BRANO FORNITO.
——————————
Non esiste racconto impossibile
Sbobinato da Tiziano Scarpa
IO: Ho visto la nuova pubblicità del Bio Presto.
IL MIO AMICO FILOSOFO: Dove?
IO: Alla tivù.
IL MIO AMICO FILOSOFO: Non ho il televisore. Descrivimela.
IO: Lui e lei al ristorante. Lui si macchia, allora si alza da tavola e si getta nell’acquario del locale, poi versa il detersivo in acqua. Lei si vergogna. Il cameriere è sbalordito: “Impossibile!” lo redarguisce. Lui risponde serafico: “Non esiste sporco impossibile per Bio Presto.” Si smacchia la camicia e torna a sedersi a mangiare, tutto inzuppato.
IL MIO AMICO FILOSOFO: Io mi ricordavo quella degli anni Settanta. C’era Franco Cerri…
IO: Il jazzista milanese…
IL MIO AMICO FILOSOFO: Infatti. Ma pochi sapevano che fosse un jazzista. Per tutti era l’Uomo in ammollo. Faceva una dimostrazione. Un numero da piazzista. Quelle cose folli da rappresentante, da imbonitore al mercato…
IO: Ti interrompo, senti questa. Ho un amico libraio. Una volta gli è entrato in negozio un rappresentante di detergenti ecologici. Per dimostrargli che erano prodotti assolutamente naturali e innocui per l’ambiente si è messo a bere un sorso di detergente al limone!
——————————
COMPITO 1. Cita integralmente, riga per riga, tutte le voci riportate qui sotto.

Estratti di dati:
——————————
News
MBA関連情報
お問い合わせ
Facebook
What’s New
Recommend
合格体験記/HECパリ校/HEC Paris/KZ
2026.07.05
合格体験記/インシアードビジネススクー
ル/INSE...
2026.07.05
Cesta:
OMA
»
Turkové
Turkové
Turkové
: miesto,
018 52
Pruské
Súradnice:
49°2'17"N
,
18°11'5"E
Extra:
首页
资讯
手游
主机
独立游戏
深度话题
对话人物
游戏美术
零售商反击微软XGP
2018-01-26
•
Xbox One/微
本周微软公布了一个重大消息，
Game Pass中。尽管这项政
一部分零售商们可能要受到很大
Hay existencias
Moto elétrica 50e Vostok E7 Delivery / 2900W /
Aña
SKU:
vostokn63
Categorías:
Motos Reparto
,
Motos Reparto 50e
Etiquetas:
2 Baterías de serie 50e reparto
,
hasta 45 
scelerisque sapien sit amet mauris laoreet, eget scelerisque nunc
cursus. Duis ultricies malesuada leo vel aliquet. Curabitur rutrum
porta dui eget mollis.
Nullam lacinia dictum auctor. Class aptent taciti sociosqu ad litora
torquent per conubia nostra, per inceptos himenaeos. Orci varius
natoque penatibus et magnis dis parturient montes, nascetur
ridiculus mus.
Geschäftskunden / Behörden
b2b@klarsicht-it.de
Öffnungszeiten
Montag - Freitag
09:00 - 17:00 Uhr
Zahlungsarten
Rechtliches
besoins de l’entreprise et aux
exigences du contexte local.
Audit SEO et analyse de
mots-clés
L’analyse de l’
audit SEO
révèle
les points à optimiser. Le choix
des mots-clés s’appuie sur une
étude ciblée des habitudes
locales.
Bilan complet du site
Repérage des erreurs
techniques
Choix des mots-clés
——————————
COMPITO 2. Stampa senza modifiche la parte del brano fornito che comincia con "IL MIO AMICO FILOSOFO: Dove?" e prosegue fino a "mangiare, tutto inzuppato.".

RISPOSTA 1.
News
MBA関連情報
お問い合わせ
Facebook
What’s New
Recommend
合格体験記/HECパリ校/HEC Paris/KZ
2026.07.05
合格体験記/インシアードビジネススクー
ル/INSE...
2026.07.05
Cesta:
OMA
»
Turkové
Turkové
Turkové
: miesto,
018 52
Pruské
Súradnice:
49°2'17"N
,
18°11'5"E
Extra:
首页
资讯
手游
主机
独立游戏
深度话题
对话人物
游戏美术
零售商反击微软XGP
2018-01-26
•
Xbox One/微
本周微软公布了一个重大消息，
Game Pass中。尽管这项政
一部分零售商们可能要受到很大
Hay existencias
Moto elétrica 50e Vostok E7 Delivery / 2900W /
Aña
SKU:
vostokn63
Categorías:
Motos Reparto
,
Motos Reparto 50e
Etiquetas:
2 Baterías de serie 50e reparto
,
hasta 45 
scelerisque sapien sit amet mauris laoreet, eget scelerisque nunc
cursus. Duis ultricies malesuada leo vel aliquet. Curabitur rutrum
porta dui eget mollis.
Nullam lacinia dictum auctor. Class aptent taciti sociosqu ad litora
torquent per conubia nostra, per inceptos himenaeos. Orci varius
natoque penatibus et magnis dis parturient montes, nascetur
ridiculus mus.
Geschäftskunden / Behörden
b2b@klarsicht-it.de
Öffnungszeiten
Montag - Freitag
09:00 - 17:00 Uhr
Zahlungsarten
Rechtliches
besoins de l’entreprise et aux
exigences du contexte local.
Audit SEO et analyse de
mots-clés
L’analyse de l’
audit SEO
révèle
les points à optimiser. Le choix
des mots-clés s’appuie sur une
étude ciblée des habitudes
locales.
Bilan complet du site
Repérage des erreurs
techniques
Choix des mots-clés

RISPOSTA 2.
IL MIO AMICO FILOSOFO: Dove?
IO: Alla tivù.
IL MIO AMICO FILOSOFO: Non ho il televisore. Descrivimela.
IO: Lui e lei al ristorante. Lui si macchia, allora si alza da tavola e si getta nell’acquario del locale, poi versa il detersivo in acqua. Lei si vergogna. Il cameriere è sbalordito: “Impossibile!” lo redarguisce. Lui risponde serafico: “Non esiste sporco impossibile per Bio Presto.” Si smacchia la camicia e torna a sedersi a mangiare, tutto inzuppato.